_Explore the material_:
A) Reproduce the passage of the business page on the two banks that opens with the words containing "Today we put" and closes with "a nine-month period.", swapping "Citizens Bank Limited" for "CBL".
B) According to the business page on the two banks, what common year end do the two banks now share?

_Text block_:
Business Page March 10th, 2002




Today we put the spotlight on the financial statements of these two locally-owned and managed banks which now share a common year end of September 30. Readers may recall the announcement in the 2000 Annual Report of Citizens Bank Limited that following the acquisition of control by Banks DIH, that company would be changing its accounting year end to September 30, to coincide with the Banks' Group year end. This point should be borne in mind as comparisons are made between the DBL and CBL. While the financial statements being reviewed are both for a full-year, Citizens' comparatives are for a nine-month period.

_Material provided_:

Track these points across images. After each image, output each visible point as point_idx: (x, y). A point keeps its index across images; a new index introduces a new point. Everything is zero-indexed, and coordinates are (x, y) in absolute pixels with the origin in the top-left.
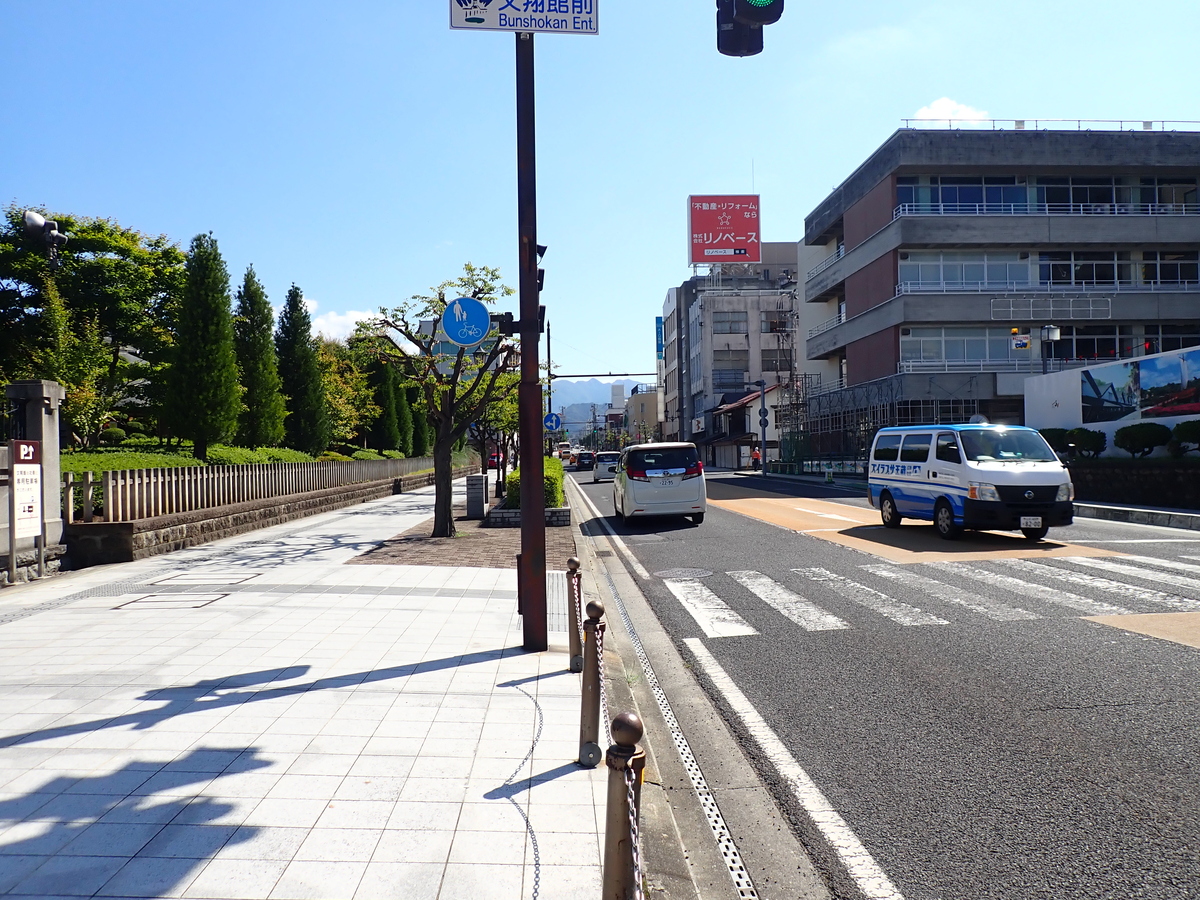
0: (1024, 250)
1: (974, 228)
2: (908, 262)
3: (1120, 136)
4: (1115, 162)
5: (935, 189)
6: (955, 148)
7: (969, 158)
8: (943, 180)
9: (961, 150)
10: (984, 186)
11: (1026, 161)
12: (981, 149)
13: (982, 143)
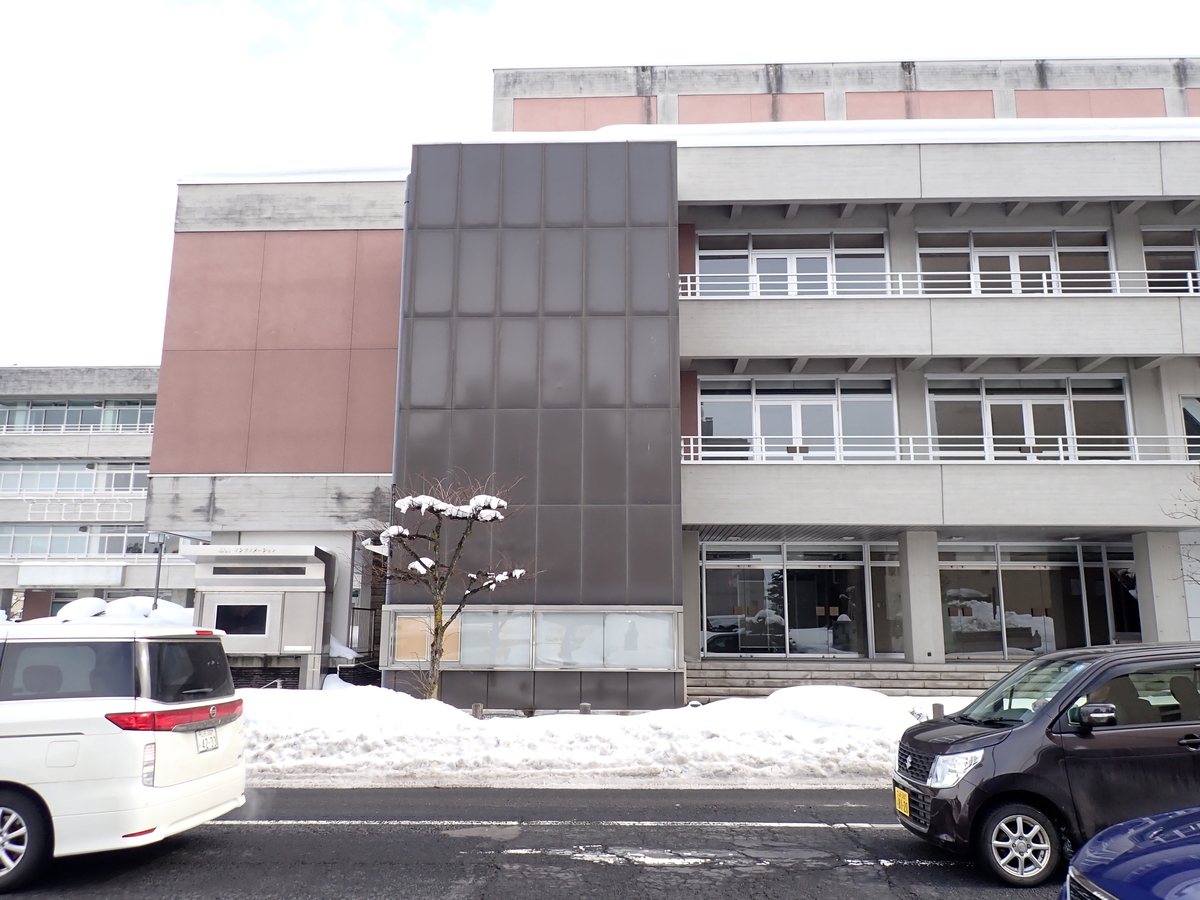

_Solutions in order_:
A)
Today we put the spotlight on the financial statements of these two locally-owned and managed banks which now share a common year end of September 30. Readers may recall the announcement in the 2000 Annual Report of CBL that following the acquisition of control by Banks DIH, that company would be changing its accounting year end to September 30, to coincide with the Banks' Group year end. This point should be borne in mind as comparisons are made between the DBL and CBL. While the financial statements being reviewed are both for a full-year, Citizens' comparatives are for a nine-month period.

B) September 30